Care facilities are required under § 72 ff. SGB XI to obtain accreditation (care contract) in order to bill the long-term care funds. In relation to the care rate, this means they must disclose their own costs, provide comprehensive documents for the calculation, and ensure transparency regarding their cost structure. They are also obligated to inform residents in writing and in good time about any changes in the care rate — for example, after completed renegotiations or a decision by the arbitration board. At the time of contract conclusion and for each change, the transparency principle strictly applies — i.e., the legal obligation to clearly show all price components and services (§ 8 WBVG). It is also important that care facilities without an approved care rate agreement are not permitted to make lawful claims against payers or residents.
How are changes to the care rate implemented and communicated by law?
Changes to the care rate only take effect after a successful care rate negotiation or arbitration board decision. Legally, implementation takes place according to § 85 SGB XI through the conclusion of a new care rate agreement, which must be signed by both the care facility and the payers.
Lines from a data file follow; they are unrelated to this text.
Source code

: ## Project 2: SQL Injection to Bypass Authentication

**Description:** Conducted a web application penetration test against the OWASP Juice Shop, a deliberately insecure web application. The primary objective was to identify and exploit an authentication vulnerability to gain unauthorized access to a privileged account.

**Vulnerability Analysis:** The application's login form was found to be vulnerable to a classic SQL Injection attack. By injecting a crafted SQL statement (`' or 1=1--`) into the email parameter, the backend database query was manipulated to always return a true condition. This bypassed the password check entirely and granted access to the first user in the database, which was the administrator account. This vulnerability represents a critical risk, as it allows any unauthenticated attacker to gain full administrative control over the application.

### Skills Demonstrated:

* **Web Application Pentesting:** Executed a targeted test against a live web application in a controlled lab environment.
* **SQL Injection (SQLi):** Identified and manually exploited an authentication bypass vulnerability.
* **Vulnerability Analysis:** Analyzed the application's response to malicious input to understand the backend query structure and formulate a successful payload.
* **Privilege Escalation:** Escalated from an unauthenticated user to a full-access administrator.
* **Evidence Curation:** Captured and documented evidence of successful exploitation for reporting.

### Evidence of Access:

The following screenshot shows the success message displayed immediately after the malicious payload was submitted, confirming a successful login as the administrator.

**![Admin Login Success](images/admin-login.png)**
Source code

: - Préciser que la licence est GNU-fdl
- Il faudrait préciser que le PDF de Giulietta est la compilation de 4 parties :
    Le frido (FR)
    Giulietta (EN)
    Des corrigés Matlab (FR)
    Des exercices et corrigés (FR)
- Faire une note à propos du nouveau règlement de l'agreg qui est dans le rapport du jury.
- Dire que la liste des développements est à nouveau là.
This agreement specifies the date from which the new care rates apply. Care facilities are required to notify all affected residents and their legal representatives or relatives in writing at least four weeks before entry into force, as also required by the Residential and Care Contracts Act (WBVG) in §§ 9 and 10. If changes are not communicated in a timely or proper manner, the new care rates cannot be enforced against residents until notification has been provided in accordance with legal requirements.
What is the legal significance of the arbitration board procedure in determining the care rate?
If the negotiating parties cannot agree on the care rate, the arbitration board procedure pursuant to § 76 SGB XI applies. The arbitration board is an independent body made up of representatives of payers, care facilities, and neutral members. After hearing both parties, it makes a binding decision that, in individual cases, can be challenged before the social court. The arbitration board process is thus a central legal corrective intended to ensure a fair balance of interests and to guarantee the security of provision for those in need of care. During the proceedings, the last negotiated care rate generally continues to apply.
Do care rates have to be reimbursed or retroactively adjusted after the fact?
By law, a retroactive change in the care rate is generally possible under § 85 para. 6 SGB XI. If a new, higher (or lower) care rate is determined by a decision of the arbitration board or through a belatedly concluded agreement, it can be demanded retroactively from the date specified in the agreement or arbitration decision. Retroactive claims are only permitted if the affected residents were previously notified of this possibility or if this was contractually agreed. In practice, any back payments due from residents are often deferred or collected in installments, in order to avoid undue hardship. Payers must, in any case, pay their statutory share retroactively, provided the legal requirements have been met.